Filed under Fiction, Woolrick Robert

18 responses to “The Fall of Princes: Robert Goolrick

  1. This sounds irresistibly fascinating. The fact that it does not glorify the excesses does add to its attraction.

    Personally, if I could afford it, I think that I would rather work in Barnes and Noble then on Wall Street.

  2. I’ve worked for a couple of BSDs in my day, and they are a fascinating species, simultaneously repellent and attractive. I gravitate to all books and films on the subject. At various points between my 20s and my 40s, I thought that I would try to retool myself into one of them, but even my most sustained try at that – a several-year stint as a commercial real estate broker, at which I did have intermittent success – simply felt false. You either are a money-driven BSD, or you are not. Liking money and what it can bring – who doesn’t? – is NOT the same as being money-driven. That’s certainly one of the things I learned.

    The answer to your question about Barnes & Noble is “No.” It wouldn’t have been true 30 years ago, let alone today. I used to work as a clerk in a bunch of Manhattan bookshops, including B&N and Doubleday.

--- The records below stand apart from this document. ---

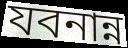
যবনান্ন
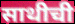
साथीची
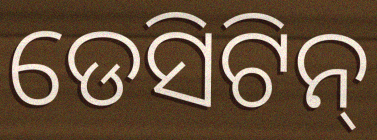
ଡେସିଟିନ୍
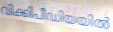
വിക്കിപീഡിയയിൽ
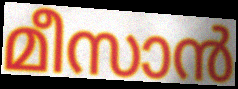
മീസാൻ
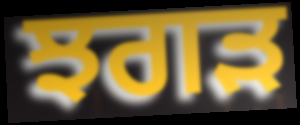
ਝਗੜ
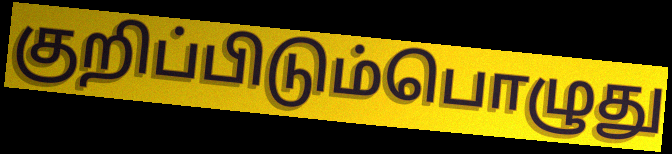
குறிப்பிடும்பொழுது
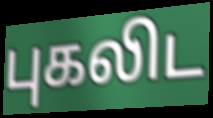
புகலிட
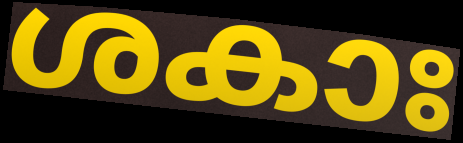
ശകാഃ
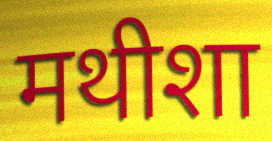
मथीशा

  3. This does sound like a fascinating subject – for me as much because it is so far outside how I feel about money and yet I have wondered why for some, the high earning seems to go hand-in-hand with other high risk behaviour. I do believe the internal wiring that makes some people want to work in such an environment is fundamentally different to those of us that are happier with ‘normal jobs’ and an annual holiday.

  4. Thanks for the link. The article really fits well with the book. The book’s main character lands the job after playing a hand of poker with his (to-be) new boss, and the grueling schedule, the idea of a ‘proving ground,’ is pre-eminent in the book.

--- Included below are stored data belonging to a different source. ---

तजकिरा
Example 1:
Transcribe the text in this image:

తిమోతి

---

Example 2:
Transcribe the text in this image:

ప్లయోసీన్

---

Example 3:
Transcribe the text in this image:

  5. The psychology is the interesting thing here. Going off on a slight tangent, have you read The Psychopath Test, Jon Ronson’s book on his attempts to understand and spot the characteristics of psychopaths? If not, it might be of interest.

  6. Fascinating.
    I always wonder why there’s this obligation to pair trading & finance with partying, doing drugs and all that. What do these things have to do with one another?

    PS: I had to google Big swinging dick. How do you call a female BSD?

    • I think it has simply become a cultural script that the involved parties fee;l that they have to enact, and would feel deprived if they didn’t enact. It’s like college life after “National Lampoon’s Animal House.” That kind of party lifestyle became the expectation.

      • I guess it becomes an obligation to fit in this particular line of business.
        Some have to play golf but at least playing golf is healthy!

        I had to google National Lampoon’s Animal House. This day becomes more and more educational. 🙂
        Fraternities and sororities are really something American (for me at least) I can’t see the draw and I’m so glad we don’t have any here.

  7. I’ve heard women refer to their dicks and also their balls, so I think perhaps it’s a term that crosses genders. But I don’t work in the world of high finance so I might be wrong–or off.
    The best scene in Animal House is the FOOD FIGHT scene. I replay that frequently.
    Fraternities seem to make the headlines here all too often when their pledges die or there’s a rape scandal. Never did get the culture of this.